Mehr Zeit für Freizeit und Termine
Geselle Ali Alijani, der seit seiner Ausbildung im Betrieb arbeitet, freut sich über die Vier-Tage-Woche: "Für mich ist das super, weil ich viele andere Termine habe, die ich erledigen will. Meistens klappt das nicht, wenn ich fünf Tage arbeite." Bei ihm sind das in erster Linie Behördengänge, aber auch für Treffen mit Freunden oder Sport bleibt dem 23-Jährigen, so hofft er zumindest, künftig mehr Zeit.

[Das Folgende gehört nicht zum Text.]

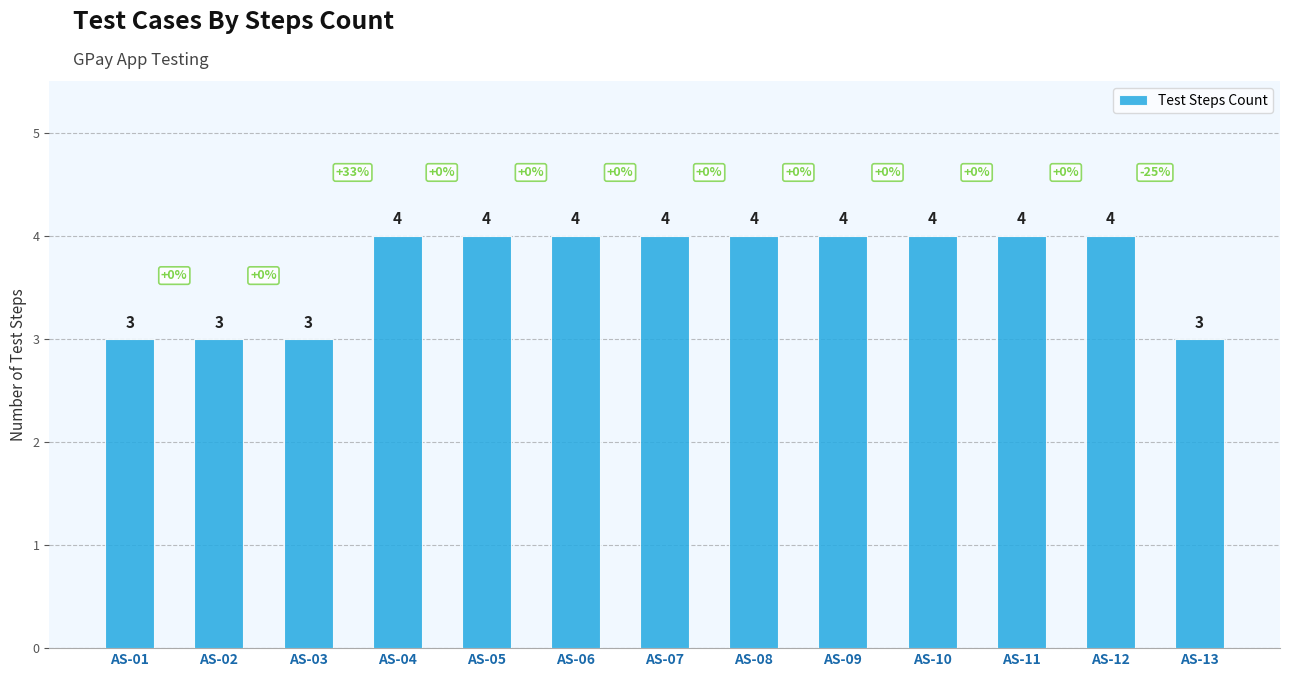

What is the value of the 3rd bar from the left?

3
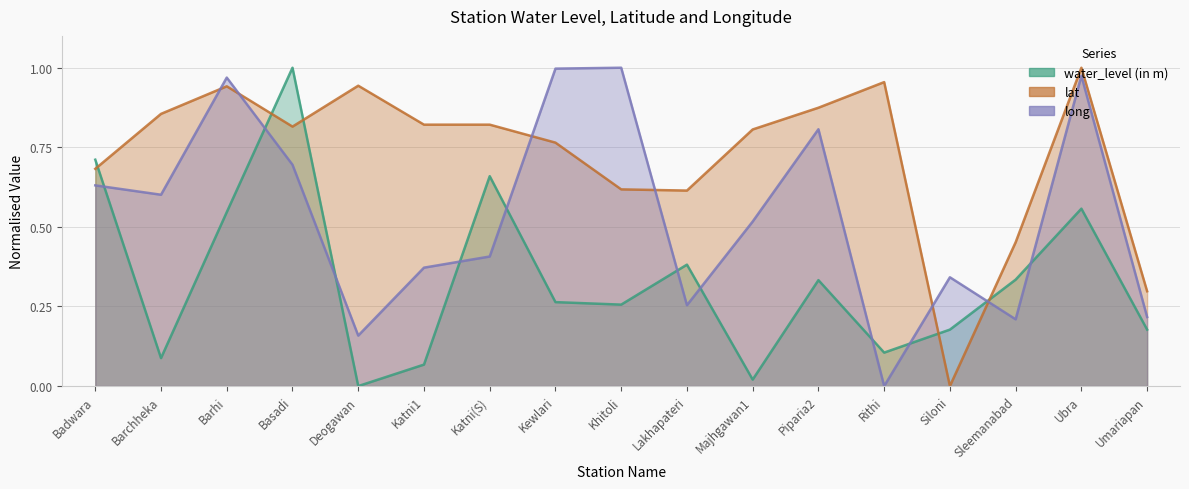

Reading left to right, what are all the values shown in this chart?

water_level (in m): Badwara=0.7	Barchheka=0.1	Barhi=0.5	Basadi=1.0	Deogawan=0.0	Katni1=0.1	Katni(S)=0.7	Kewlari=0.3	Khitoli=0.3	Lakhapateri=0.4	Majhgawan1=0.0	Piparia2=0.3	Rithi=0.1	Siloni=0.2	Sleemanabad=0.3	Ubra=0.6	Umariapan=0.2
lat: Badwara=0.7	Barchheka=0.9	Barhi=0.9	Basadi=0.8	Deogawan=0.9	Katni1=0.8	Katni(S)=0.8	Kewlari=0.8	Khitoli=0.6	Lakhapateri=0.6	Majhgawan1=0.8	Piparia2=0.9	Rithi=1.0	Siloni=0.0	Sleemanabad=0.5	Ubra=1.0	Umariapan=0.3
long: Badwara=0.6	Barchheka=0.6	Barhi=1.0	Basadi=0.7	Deogawan=0.2	Katni1=0.4	Katni(S)=0.4	Kewlari=1.0	Khitoli=1.0	Lakhapateri=0.3	Majhgawan1=0.5	Piparia2=0.8	Rithi=0.0	Siloni=0.3	Sleemanabad=0.2	Ubra=1.0	Umariapan=0.2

Studie: Unternehmen profitieren von 32-Stunden-Woche
Der Tischlermeister glaubt zwar, dass er kaufmännisch draufzahlen müsse, das aber mit einem motivierteren Team wieder ausgleichen könne. Und die Studienlage gibt ihm Recht: In Großbritannien läuft gerade das weltweit größte Pilotprojekt zum Thema Vier-Tage-Woche mit 73 Unternehmen und über 3.300 Angestellten aus verschiedenen Branchen. Halbzeit-Ergebnis der von der Oxford Universität begleiteten Studie: Knapp 90 Prozent der Unternehmen gaben an, dass die Vier-Tage-Woche gut funktioniere, ein gutes Drittel gab an, die Produktivität hätte sich leicht verbessert, 15 Prozent berichteten von einer erheblichen Verbesserung.
Nils Grimm sagt über sich, Neues auszuprobieren, sei sein Credo. Wenn man sich dadurch von den Mitbewerbern abheben könne, umso besser. Er selbst will künftig auch nur noch vier Tage arbeiten - das hat er sich jedenfalls vorgenommen.